=== REQUIREMENT A ===
Does each of these statements agree with the biography of Chay Shegog? (i) Shegog was born in Hawaii. (ii) Shegog scored fifteen points in the 2008 WBCA High School All-America Game. (iii) The Connecticut Sun waived Shegog in August 2012. Answer yes or no for each, quoting the words of the biography that decide it.
=== REQUIREMENT B ===
Can you extend the biography of Chay Shegog, picking up after its final sentence about her ACC scoring average in early January 2012?

=== TEXT SEGMENT ===
-- Opening Marker --
American basketball player (born 1990)

Chalysa Janee "Chay" Shegog (/ˈʃeɪ ʃᵻˈɡɒg/ shay-_-shi-gog; born February 22, 1990) is an American basketball player who played for the Connecticut Sun in the WNBA in the 2012 season. Shegog played for the North Carolina Tar Heels in college. In 2012, she was selected as the 21st overall draft pick for the WNBA by the Connecticut Sun. In August 2012, Shegog was waived by the Sun. She played for Hungarian team UNISEAT Gyor in the WNBA off-season. As of now, Shegog is working as a gym teacher at Alternative Paths Training School, in Fredericksburg.

==Early life and education==
Shegog was born Chalysa Janee Shegog in San Diego, California on February 22, 1990. She is the daughter of Theresa (née Poblete) and Darnell Shegog. Shegog has two brothers, Richard and Anthony. Her family lived in Ewa Beach, Hawaii before moving to Virginia just before her freshman year of high school.

== High school career==
Shegog was named a WBCA All-American in 2008. She participated in the 2008 WBCA High School All-America Game, where she scored fifteen points and eleven rebounds for the victorious Red Team. She was selected to play for the Girls East Team in the 2008 McDonald's All-American Game. Shegog tallied six points, seven rebounds and two steals as a starter for the East Team. Shegog also played AAU for the Fairfax Stars and won the 2003 13U national title. As of 2008, Shegog was Brooke Point's all-time leader in points (1,692), rebounds, blocks (570) and assists (214).

==College career==
Shegog was recruited by colleges including Duke and LSU but committed to the Tar Heels early. Shegog played for the University of North Carolina at Chapel Hill and lettered in all four seasons. Shegog reached 1000 career points in December 2011. In early January 2012 Shegog was the leading scorer in the ACC conference with an average of 17.3 points per game.
-- Closing Marker --
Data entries
-- Opening Marker --
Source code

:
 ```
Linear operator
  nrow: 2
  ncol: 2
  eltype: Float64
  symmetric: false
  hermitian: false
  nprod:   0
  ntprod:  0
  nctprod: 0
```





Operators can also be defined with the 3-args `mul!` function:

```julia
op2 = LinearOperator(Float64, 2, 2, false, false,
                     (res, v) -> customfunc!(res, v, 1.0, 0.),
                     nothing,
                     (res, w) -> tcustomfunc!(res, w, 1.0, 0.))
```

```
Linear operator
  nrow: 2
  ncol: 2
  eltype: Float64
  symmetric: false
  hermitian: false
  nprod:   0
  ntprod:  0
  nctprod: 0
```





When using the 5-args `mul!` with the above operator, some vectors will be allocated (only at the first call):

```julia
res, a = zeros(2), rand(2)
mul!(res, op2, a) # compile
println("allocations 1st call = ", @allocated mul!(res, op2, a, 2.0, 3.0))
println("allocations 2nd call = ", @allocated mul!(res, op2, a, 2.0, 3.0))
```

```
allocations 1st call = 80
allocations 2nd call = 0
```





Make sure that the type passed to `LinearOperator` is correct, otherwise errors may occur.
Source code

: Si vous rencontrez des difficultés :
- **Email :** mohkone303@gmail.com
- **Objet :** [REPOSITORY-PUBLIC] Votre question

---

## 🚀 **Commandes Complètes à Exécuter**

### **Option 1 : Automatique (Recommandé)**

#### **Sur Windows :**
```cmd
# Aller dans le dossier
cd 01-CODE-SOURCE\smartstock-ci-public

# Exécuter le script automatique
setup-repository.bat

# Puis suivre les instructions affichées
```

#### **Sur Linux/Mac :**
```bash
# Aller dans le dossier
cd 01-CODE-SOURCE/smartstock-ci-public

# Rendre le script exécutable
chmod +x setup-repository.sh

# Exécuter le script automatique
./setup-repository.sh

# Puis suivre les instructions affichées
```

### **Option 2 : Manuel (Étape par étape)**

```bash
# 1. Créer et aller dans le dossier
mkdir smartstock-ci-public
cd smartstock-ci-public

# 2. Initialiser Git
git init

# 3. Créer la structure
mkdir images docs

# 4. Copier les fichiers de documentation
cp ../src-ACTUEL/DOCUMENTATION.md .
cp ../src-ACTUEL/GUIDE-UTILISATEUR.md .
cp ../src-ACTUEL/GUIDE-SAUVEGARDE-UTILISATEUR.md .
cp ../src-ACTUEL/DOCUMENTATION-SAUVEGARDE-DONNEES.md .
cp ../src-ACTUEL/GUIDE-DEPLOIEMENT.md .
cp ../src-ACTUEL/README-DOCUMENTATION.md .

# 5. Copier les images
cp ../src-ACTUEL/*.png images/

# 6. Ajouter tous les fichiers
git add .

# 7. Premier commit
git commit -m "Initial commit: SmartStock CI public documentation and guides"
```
-- Closing Marker --
=== EXERCISE ANSWER A ===
(i) No: "born Chalysa Janee Shegog in San Diego, California on February 22, 1990"
(ii) Yes: "she scored fifteen points and eleven rebounds for the victorious Red Team"
(iii) Yes: "In August 2012, Shegog was waived by the Sun."

=== EXERCISE ANSWER B ===
==Professional career==
===WNBA===
Shegog was selected as the 21st overall pick in the 2012 WNBA draft by the Connecticut Sun. In the 2012 season, Shegog saw little court time and finished with a total of 3 points.

===Overseas===
In 2012, Shegog played for Hungarian team UNI SEAT Gyor.

== USA Basketball ==
- Silver Medal at 2007 USA Youth Development Festival. Shegog averaged 7.6 points per game, 5.6 rebounds per game and 1.6 blocks per game to help the USA Blue Team to a 2–3 record and silver medal.
- Participated in the 2008 USA U18 National Team Trials.
- In 2009 Shegog was selected for the USA Women's U19 National Team.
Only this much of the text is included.